Tuesday, March 24, 2015

What She Left by TR Richmond (2015)

Alice Salmon, 25, talented and beautiful, has drowned in the lake in her university town Southampton. Drunk and with cocaine in her blood, her story captures the imagination of the nation's media. Is she a cautionary tale of what happens when girls go wild in a binge-drinking culture? Or did something more sinister cause the inebriated Alice to fall into the freezing cold water in the middle of a dark winter's night?

In the aftermath of her death, Alice's former professor Jeremy Cooke, an anthropologist, starts a new research project. He decides to attempt to map Alice's life using her online footprint as well as information collected from those who knew her and loved her to, as he describes it, "put her back together again." But why is this fusty old professor, who still prefers to write longhand and cycles over campus on an ancient bike, so concerned with telling this story; putting this particular life back together again?

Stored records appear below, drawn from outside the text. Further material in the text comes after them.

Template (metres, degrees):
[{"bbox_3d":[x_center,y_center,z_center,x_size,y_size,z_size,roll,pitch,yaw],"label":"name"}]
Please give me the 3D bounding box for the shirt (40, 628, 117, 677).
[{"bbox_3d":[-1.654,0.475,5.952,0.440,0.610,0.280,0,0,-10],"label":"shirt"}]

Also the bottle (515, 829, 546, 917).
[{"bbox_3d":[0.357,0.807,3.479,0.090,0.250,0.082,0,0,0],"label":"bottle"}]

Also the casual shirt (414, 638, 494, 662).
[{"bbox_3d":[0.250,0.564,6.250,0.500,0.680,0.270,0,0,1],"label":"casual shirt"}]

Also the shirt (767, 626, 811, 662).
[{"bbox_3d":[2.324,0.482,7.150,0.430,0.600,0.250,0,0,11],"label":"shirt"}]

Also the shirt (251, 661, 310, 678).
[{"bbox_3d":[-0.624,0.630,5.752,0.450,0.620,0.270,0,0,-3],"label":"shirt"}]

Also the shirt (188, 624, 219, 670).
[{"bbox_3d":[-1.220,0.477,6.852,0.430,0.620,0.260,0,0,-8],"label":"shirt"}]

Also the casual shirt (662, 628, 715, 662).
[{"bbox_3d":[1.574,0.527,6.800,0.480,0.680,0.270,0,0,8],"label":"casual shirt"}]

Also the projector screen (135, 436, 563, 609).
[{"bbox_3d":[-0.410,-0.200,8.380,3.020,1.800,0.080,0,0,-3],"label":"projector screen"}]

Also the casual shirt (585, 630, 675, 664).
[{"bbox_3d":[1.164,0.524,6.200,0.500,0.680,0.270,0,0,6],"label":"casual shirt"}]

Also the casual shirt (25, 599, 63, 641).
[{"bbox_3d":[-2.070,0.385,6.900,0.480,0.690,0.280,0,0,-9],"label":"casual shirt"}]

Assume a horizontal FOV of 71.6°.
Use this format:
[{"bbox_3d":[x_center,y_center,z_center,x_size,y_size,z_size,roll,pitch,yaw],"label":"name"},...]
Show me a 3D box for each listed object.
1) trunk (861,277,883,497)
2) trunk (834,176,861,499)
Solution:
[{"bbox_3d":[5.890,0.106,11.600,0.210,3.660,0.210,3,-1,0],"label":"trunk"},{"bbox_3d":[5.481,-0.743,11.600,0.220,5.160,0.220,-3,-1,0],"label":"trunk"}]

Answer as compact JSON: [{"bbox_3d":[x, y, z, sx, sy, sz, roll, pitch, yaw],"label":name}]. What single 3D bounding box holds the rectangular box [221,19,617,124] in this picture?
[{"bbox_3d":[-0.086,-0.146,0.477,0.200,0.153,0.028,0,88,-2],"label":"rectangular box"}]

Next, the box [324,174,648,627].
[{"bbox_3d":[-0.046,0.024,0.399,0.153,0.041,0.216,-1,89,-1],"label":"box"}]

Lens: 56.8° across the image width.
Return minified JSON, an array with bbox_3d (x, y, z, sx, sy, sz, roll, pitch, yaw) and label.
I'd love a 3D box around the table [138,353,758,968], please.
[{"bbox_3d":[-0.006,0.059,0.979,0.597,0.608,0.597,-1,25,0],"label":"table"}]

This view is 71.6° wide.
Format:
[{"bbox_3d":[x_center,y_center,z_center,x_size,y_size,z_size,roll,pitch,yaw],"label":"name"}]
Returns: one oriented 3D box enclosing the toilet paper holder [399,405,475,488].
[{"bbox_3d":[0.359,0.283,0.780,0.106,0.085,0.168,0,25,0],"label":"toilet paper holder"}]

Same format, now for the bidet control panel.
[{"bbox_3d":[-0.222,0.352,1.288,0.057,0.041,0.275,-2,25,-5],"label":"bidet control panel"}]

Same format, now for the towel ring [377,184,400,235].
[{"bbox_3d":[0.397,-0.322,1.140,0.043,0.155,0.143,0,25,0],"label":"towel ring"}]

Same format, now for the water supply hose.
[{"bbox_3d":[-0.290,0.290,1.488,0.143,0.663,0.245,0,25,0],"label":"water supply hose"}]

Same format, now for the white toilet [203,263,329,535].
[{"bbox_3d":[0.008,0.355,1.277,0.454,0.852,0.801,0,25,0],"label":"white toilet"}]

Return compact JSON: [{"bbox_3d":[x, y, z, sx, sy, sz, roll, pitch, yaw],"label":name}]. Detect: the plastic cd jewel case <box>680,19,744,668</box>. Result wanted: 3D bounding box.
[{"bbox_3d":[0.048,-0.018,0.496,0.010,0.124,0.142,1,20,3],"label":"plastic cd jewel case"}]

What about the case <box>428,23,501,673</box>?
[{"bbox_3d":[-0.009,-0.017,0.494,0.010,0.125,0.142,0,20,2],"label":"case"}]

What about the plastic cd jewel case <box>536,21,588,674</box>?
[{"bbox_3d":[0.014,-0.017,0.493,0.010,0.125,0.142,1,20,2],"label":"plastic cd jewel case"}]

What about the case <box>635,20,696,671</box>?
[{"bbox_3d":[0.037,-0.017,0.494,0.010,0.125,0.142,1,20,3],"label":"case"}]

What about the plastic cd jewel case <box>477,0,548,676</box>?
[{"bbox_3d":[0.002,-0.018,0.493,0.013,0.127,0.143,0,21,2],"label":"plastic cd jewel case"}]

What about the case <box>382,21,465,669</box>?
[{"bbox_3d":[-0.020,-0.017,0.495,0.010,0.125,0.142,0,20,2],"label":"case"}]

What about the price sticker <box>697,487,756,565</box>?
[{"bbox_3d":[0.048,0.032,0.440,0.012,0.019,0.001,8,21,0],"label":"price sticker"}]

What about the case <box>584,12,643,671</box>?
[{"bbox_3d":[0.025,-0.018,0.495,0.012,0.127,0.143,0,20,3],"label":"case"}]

What She Left is the most modern of epistolary novels. It's chapters are made up of blog posts from Alice's best friend Meagan, online forums, Alice's own diary, letters from Alice's boyfriend, transcripts of police interviews, long, pompous longhand letters from Cooke to his best friend, another scientist whose work far outshone Cooke's own and assorted other forms of modern-day communication such as online news articles and Twitter postings. This is very cleverly done, with a complete picture of Alice and the web of relationships surrounding her slowly being built up, all working towards the answer of one question: how did Alice die?

This a really enjoyable, engaging book. Four and a half stars (I dropped half a star because Cooke was such a repulsive character. I don't need to like the characters in the books I read, but he was really icky.)